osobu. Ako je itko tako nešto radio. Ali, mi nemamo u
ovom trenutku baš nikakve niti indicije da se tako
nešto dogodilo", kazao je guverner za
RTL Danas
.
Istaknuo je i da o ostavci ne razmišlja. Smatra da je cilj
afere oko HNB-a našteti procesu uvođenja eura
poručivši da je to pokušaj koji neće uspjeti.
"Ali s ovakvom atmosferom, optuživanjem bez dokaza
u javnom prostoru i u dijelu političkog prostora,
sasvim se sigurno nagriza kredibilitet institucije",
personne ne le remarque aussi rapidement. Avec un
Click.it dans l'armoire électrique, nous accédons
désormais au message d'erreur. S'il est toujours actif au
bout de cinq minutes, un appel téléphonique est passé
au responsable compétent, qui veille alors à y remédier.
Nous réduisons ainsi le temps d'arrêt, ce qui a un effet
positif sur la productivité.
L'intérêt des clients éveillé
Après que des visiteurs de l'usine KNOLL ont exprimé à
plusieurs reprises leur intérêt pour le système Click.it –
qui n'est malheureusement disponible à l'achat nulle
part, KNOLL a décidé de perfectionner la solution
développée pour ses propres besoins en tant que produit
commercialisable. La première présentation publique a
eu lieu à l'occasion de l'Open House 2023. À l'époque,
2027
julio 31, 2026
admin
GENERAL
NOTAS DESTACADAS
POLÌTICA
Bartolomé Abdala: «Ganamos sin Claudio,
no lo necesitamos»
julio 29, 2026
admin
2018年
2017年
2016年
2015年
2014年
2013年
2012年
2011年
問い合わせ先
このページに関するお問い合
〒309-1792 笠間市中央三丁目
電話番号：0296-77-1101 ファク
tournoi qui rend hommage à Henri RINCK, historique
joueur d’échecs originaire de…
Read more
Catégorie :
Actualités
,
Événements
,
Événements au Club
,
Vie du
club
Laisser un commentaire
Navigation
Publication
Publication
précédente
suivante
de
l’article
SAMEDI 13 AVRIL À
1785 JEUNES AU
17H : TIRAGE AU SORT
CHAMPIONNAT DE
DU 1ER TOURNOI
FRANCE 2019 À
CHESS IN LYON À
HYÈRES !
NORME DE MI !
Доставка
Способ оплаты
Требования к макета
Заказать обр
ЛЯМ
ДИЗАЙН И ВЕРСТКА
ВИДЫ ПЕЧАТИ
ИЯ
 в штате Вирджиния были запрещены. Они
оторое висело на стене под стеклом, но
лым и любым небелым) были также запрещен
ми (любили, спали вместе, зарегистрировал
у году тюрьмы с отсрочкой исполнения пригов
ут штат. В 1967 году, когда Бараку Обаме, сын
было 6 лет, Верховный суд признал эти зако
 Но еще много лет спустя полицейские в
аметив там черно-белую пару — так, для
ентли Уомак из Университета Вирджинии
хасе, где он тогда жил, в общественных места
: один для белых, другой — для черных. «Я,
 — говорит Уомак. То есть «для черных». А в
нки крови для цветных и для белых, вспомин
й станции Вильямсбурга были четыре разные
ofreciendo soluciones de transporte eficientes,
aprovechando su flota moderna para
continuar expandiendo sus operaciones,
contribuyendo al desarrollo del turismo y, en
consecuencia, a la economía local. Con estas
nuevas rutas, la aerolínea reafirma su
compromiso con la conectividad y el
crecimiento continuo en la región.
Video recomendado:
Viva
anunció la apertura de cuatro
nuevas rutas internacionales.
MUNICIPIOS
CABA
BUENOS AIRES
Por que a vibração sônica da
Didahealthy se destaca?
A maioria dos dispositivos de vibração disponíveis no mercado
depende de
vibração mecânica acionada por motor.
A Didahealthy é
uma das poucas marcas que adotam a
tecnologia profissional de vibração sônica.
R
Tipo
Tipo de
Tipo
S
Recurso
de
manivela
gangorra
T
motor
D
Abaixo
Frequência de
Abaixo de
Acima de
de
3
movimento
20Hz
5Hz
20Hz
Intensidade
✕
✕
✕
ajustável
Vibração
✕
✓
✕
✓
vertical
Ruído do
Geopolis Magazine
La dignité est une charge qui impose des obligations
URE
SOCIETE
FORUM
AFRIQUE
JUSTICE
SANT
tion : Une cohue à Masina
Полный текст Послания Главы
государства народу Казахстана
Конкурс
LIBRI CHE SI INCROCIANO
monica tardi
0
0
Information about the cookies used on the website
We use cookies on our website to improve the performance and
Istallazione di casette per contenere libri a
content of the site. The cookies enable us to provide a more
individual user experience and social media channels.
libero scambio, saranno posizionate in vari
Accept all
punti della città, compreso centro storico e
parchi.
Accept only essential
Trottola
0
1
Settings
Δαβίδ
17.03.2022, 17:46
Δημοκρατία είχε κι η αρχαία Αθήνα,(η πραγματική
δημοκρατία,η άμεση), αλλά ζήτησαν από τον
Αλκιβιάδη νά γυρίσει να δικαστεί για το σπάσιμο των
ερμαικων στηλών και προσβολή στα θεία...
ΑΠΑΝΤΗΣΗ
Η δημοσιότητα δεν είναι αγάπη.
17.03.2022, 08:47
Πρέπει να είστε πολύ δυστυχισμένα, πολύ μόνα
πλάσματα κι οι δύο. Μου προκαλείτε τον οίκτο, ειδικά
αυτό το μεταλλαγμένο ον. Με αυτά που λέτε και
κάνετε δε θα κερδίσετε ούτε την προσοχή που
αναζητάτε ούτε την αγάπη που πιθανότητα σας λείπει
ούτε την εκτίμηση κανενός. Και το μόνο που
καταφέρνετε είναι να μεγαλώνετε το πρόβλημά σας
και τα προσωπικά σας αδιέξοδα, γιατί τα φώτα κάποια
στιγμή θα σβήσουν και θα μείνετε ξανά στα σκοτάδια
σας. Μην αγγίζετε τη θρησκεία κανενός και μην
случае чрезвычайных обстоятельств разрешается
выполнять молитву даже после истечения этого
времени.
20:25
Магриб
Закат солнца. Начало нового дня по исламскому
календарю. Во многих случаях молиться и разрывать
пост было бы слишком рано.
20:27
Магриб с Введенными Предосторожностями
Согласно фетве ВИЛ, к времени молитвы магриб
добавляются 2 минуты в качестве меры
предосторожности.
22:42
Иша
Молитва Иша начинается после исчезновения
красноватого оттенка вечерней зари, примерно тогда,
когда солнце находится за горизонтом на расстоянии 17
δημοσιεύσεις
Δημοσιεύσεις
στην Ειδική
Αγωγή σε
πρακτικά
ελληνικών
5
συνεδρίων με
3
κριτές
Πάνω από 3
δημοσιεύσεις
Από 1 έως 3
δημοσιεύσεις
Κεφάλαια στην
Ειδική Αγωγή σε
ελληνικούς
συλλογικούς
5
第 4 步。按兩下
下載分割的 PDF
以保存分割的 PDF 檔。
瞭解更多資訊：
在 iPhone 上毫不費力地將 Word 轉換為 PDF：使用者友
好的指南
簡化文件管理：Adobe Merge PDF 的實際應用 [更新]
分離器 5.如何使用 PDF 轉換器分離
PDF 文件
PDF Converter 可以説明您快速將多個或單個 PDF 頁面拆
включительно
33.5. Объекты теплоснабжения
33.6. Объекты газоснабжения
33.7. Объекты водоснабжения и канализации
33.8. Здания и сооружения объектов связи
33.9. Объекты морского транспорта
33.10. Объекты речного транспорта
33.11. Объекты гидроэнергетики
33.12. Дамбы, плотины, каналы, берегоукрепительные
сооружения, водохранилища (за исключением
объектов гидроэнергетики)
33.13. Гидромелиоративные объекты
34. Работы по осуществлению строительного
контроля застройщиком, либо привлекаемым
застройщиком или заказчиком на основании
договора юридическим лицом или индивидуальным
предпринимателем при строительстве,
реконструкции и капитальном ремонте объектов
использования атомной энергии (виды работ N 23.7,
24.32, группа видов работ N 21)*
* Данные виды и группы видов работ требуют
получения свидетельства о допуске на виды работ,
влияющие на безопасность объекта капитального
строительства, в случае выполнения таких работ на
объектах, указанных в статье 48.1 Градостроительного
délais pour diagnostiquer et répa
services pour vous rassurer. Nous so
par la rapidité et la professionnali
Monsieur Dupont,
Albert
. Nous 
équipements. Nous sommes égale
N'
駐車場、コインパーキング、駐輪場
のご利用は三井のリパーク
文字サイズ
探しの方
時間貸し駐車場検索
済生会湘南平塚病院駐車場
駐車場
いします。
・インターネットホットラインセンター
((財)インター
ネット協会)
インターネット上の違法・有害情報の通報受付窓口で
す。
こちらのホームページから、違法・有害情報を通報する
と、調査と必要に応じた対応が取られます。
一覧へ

========================

Keep both end lines and retype everything in the records above from the line containing "tournoi qui rend" through the line containing "continuar expandiendo sus", exactly, with nothing else.

• **The completed task**:
tournoi qui rend hommage à Henri RINCK, historique
joueur d’échecs originaire de…
Read more
Catégorie :
Actualités
,
Événements
,
Événements au Club
,
Vie du
club
Laisser un commentaire
Navigation
Publication
Publication
précédente
suivante
de
l’article
SAMEDI 13 AVRIL À
1785 JEUNES AU
17H : TIRAGE AU SORT
CHAMPIONNAT DE
DU 1ER TOURNOI
FRANCE 2019 À
CHESS IN LYON À
HYÈRES !
NORME DE MI !
Доставка
Способ оплаты
Требования к макета
Заказать обр
ЛЯМ
ДИЗАЙН И ВЕРСТКА
ВИДЫ ПЕЧАТИ
ИЯ
 в штате Вирджиния были запрещены. Они
оторое висело на стене под стеклом, но
лым и любым небелым) были также запрещен
ми (любили, спали вместе, зарегистрировал
у году тюрьмы с отсрочкой исполнения пригов
ут штат. В 1967 году, когда Бараку Обаме, сын
было 6 лет, Верховный суд признал эти зако
 Но еще много лет спустя полицейские в
аметив там черно-белую пару — так, для
ентли Уомак из Университета Вирджинии
хасе, где он тогда жил, в общественных места
: один для белых, другой — для черных. «Я,
 — говорит Уомак. То есть «для черных». А в
нки крови для цветных и для белых, вспомин
й станции Вильямсбурга были четыре разные
ofreciendo soluciones de transporte eficientes,
aprovechando su flota moderna para
continuar expandiendo sus operaciones,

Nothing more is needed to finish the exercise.